- [Activities]:
a) In the text on Greek wines, why did the Tsantali Agiorigtiko Abaton White go through battonage during fermentation?
b) List every grape variety named in the text on Greek wines.
c) Write out the part of the text on Greek wines starting with "Nose: Fresh and" and going on through "nectarine, and lemon.".

*** Excerpted text ***

Thanks to my friends, my visits to Greece feel very much like home comings. With every trip, Athens becomes more and more familiar. I now have several regular watering holes (wine bars all of course). One of my favorite aspects of the Greeks is their love for children. They think nothing of us bringing Baby to the wine bars. My favorite wine bar, Cinque, a must visit for wine lovers, loved that we brought her. The proprietress said that her own son, now their sommelier, grew up in their bar and she’ll happily remember that she knew Baby “back when” after she’s grown. The same woman also spent a whole evening pouring me the last few drops from every bottle being emptied. Regardless of who ordered said wine or what it was, it ended up in a glass for me to better my chances of finding a husband.

Until I can return, I look back fondly on my previous experiences. And of course I also dream about the many wines!

Hatzidakis Winery Assyrtiko, 2016

Hatzidakis Winery began in 1996 when Haridimos Hatzidakis replanted a small (half hectare) vineyard which had been abandoned since 1956. The winery now has 10 organically farmed hectares of Assyrtiko, Aidani, and Mavrotragano at altitudes ranging from 70 up to 350 meters.

Alcohol: 13.5% abv

Color: medium lemon

Nose: Fruity with quince and citrus aromas, floral blossom, and citrus. While unoaked it has a richer bouquet than generally found in a Santorini Assyrtiko.

Palate: A crisp wine it showed a briny notes with citrus peel and honeyed detail, yellow fruit flavors, and a lively acidity.

Tsantali Agiorigtiko Abaton White, 2017

The Tsantali family has a long history of winemaking in Greece, 125 years; putting them among the oldest winemaking families. Its Agiorigtiko Abaton wines come from Greece’s Mount Athos PGI. In fact, in this instance, “Agiorigtiko” has nothing to do with the grape variety, rather something originated from Agio Oros (Mount Athos).

A 50/50 blend of Assyrtiko and Athiri, the wine underwent battonage during fermentation to add richness from the lees, and aged in stainless steel.

Alcohol: 12.5% abv

Color: medium lemon

Nose: Fresh and citrus floral on the nose with lemon, smoked grapefruit peel, daisies, dandelion greens, and oddly…popcorn

Palate: The wine had a lemonade character with notes of lime zest. Medium-bodied and round but with zesty acidity and a sadly short finish.

Domaine Zafeirakis μικρη αρκουδα, 2019

Domaine Zafeirakis has cultivated vines in the flinty clay soils of Tyrnavos (PGI) for four generations now. In the organic vineyards a combination of Greek (Assyrtiko, Malagouzia, Limniona) and international grapes grow. The Limniona I’ve had and it’s lovely. This particular wine, μικρη αρκουδα (little bear), brings together Chardonnay, Assyrtiko, and Malagouzia to make a charming and easy wine.

Alcohol: 12% abv

Color: medium lemon

Nose: Predominately floral aromas joined by golden apple, white nectarine, and lemon.

*** End of Excerpted text ***
*** Recorded data ***

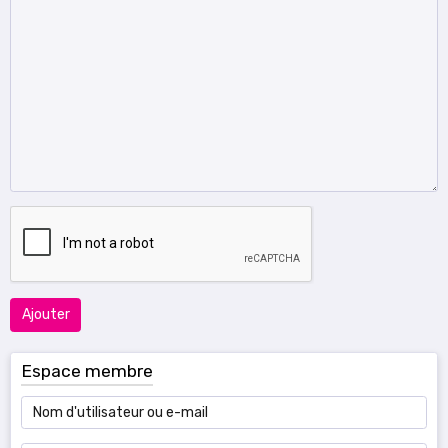
Ajouter
Espace membre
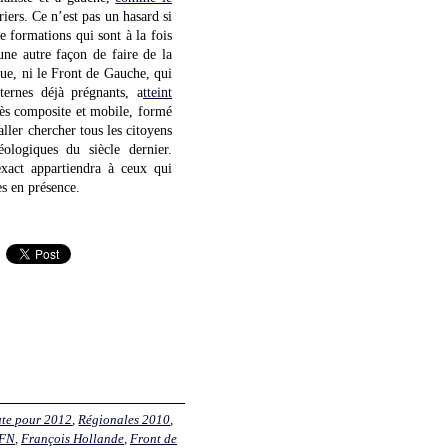
iers. Ce n’est pas un hasard si
e formations qui sont à la fois
une autre façon de faire de la
ue, ni le Front de Gauche, qui
ternes déjà prégnants, a
tteint
rès composite et mobile, formé
ller chercher tous les citoyens
éologiques du siècle dernier.
xact appartiendra à ceux qui
es en présence.
ute pour 2012
,
Régionales 2010
,
FN
,
François Hollande
,
Front de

*** End of Recorded data ***

- [Outputs by task]:
a) The battonage was done to add richness from the lees.

b) Assyrtiko, Aidani, Mavrotragano, Athiri, Malagouzia, Limniona, Chardonnay

c)
Nose: Fresh and citrus floral on the nose with lemon, smoked grapefruit peel, daisies, dandelion greens, and oddly…popcorn

Palate: The wine had a lemonade character with notes of lime zest. Medium-bodied and round but with zesty acidity and a sadly short finish.

Domaine Zafeirakis μικρη αρκουδα, 2019

Domaine Zafeirakis has cultivated vines in the flinty clay soils of Tyrnavos (PGI) for four generations now. In the organic vineyards a combination of Greek (Assyrtiko, Malagouzia, Limniona) and international grapes grow. The Limniona I’ve had and it’s lovely. This particular wine, μικρη αρκουδα (little bear), brings together Chardonnay, Assyrtiko, and Malagouzia to make a charming and easy wine.

Alcohol: 12% abv

Color: medium lemon

Nose: Predominately floral aromas joined by golden apple, white nectarine, and lemon.